[Exercise brief]
Aim for an exact copy of the listing, without any images.

··· Source data

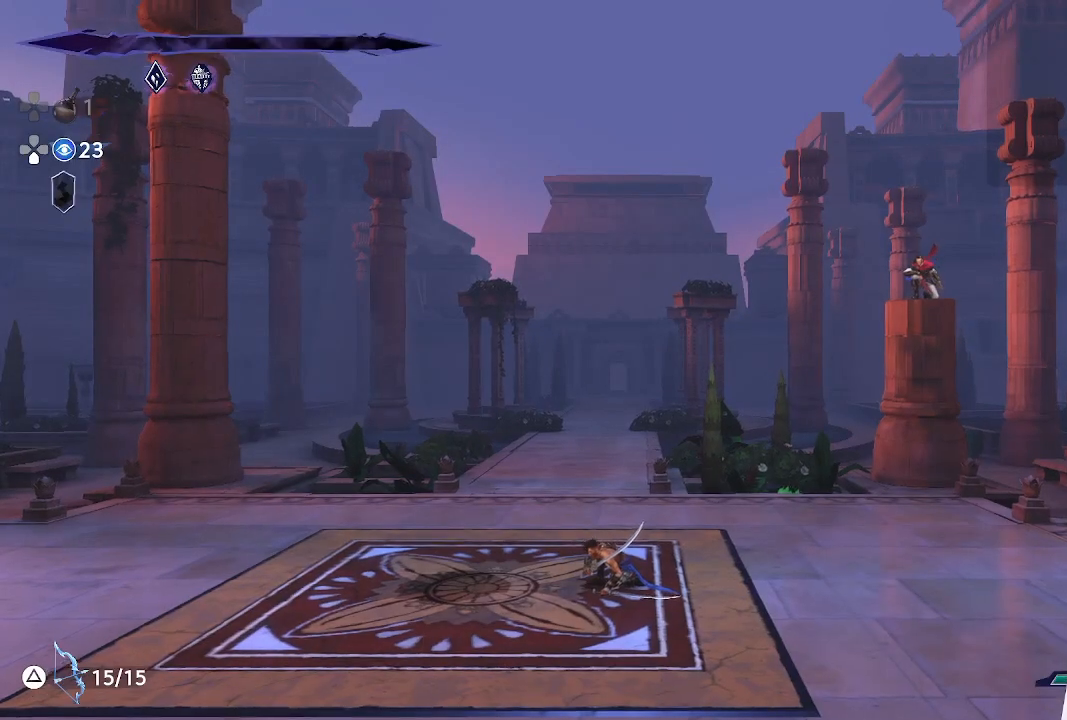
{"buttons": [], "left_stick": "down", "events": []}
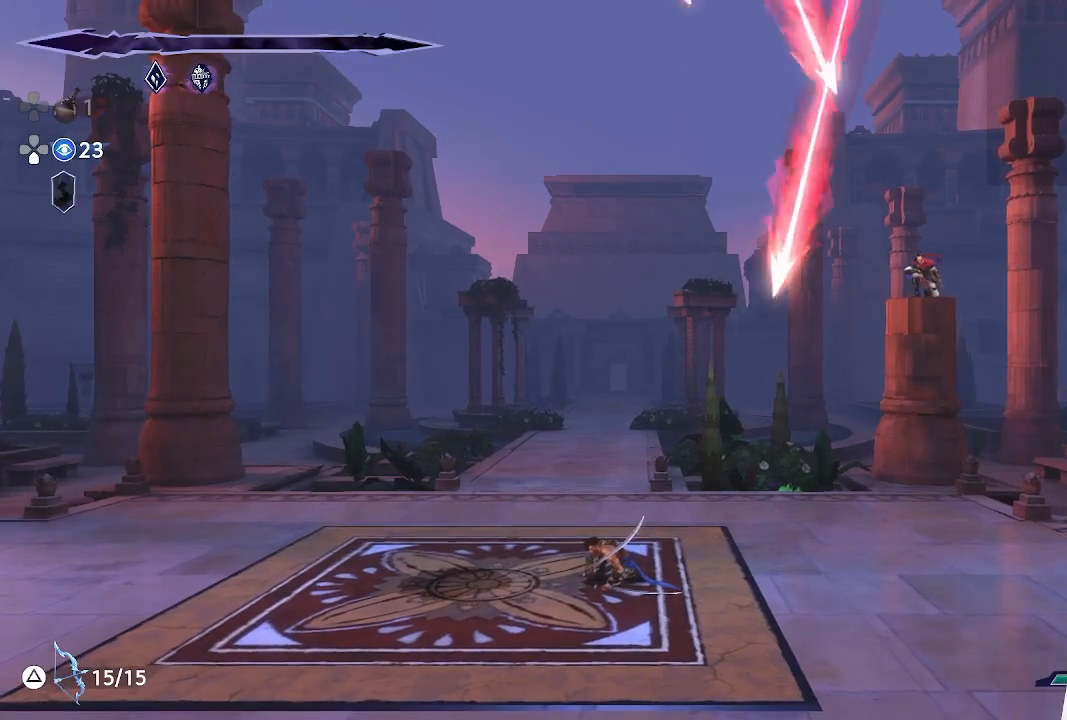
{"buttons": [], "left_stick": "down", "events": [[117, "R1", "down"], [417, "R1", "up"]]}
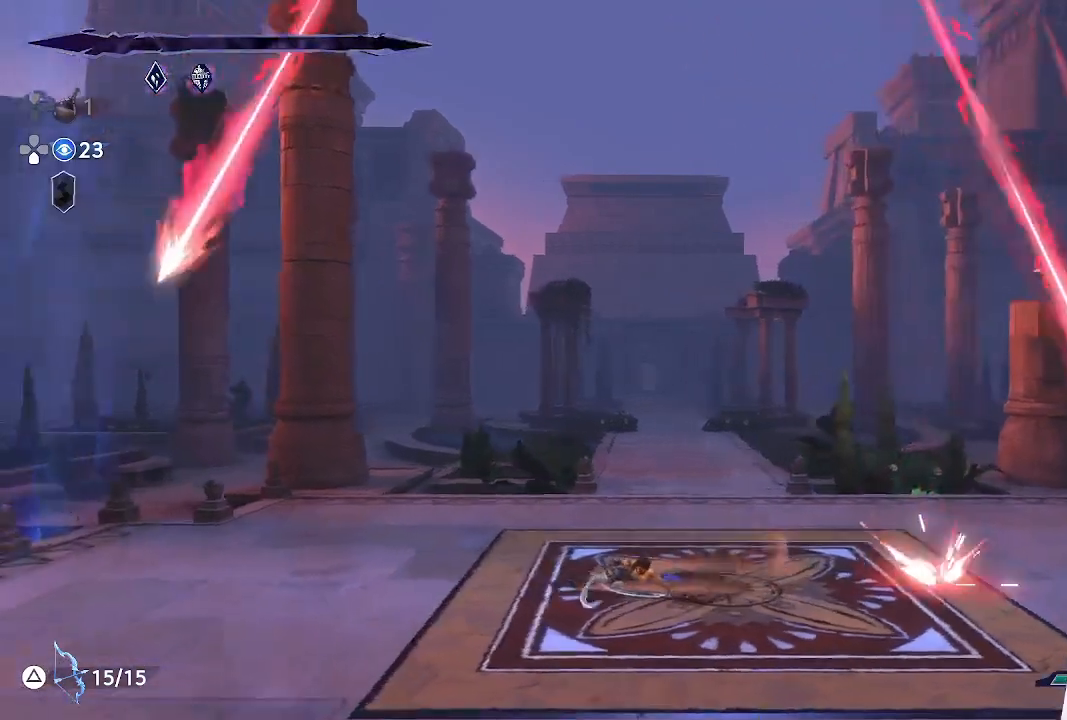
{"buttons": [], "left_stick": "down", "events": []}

······

[Answer for the task]
{"buttons": [], "left_stick": "down", "events": []}
{"buttons": [], "left_stick": "down", "events": [[117, "R1", "down"], [417, "R1", "up"]]}
{"buttons": [], "left_stick": "down", "events": []}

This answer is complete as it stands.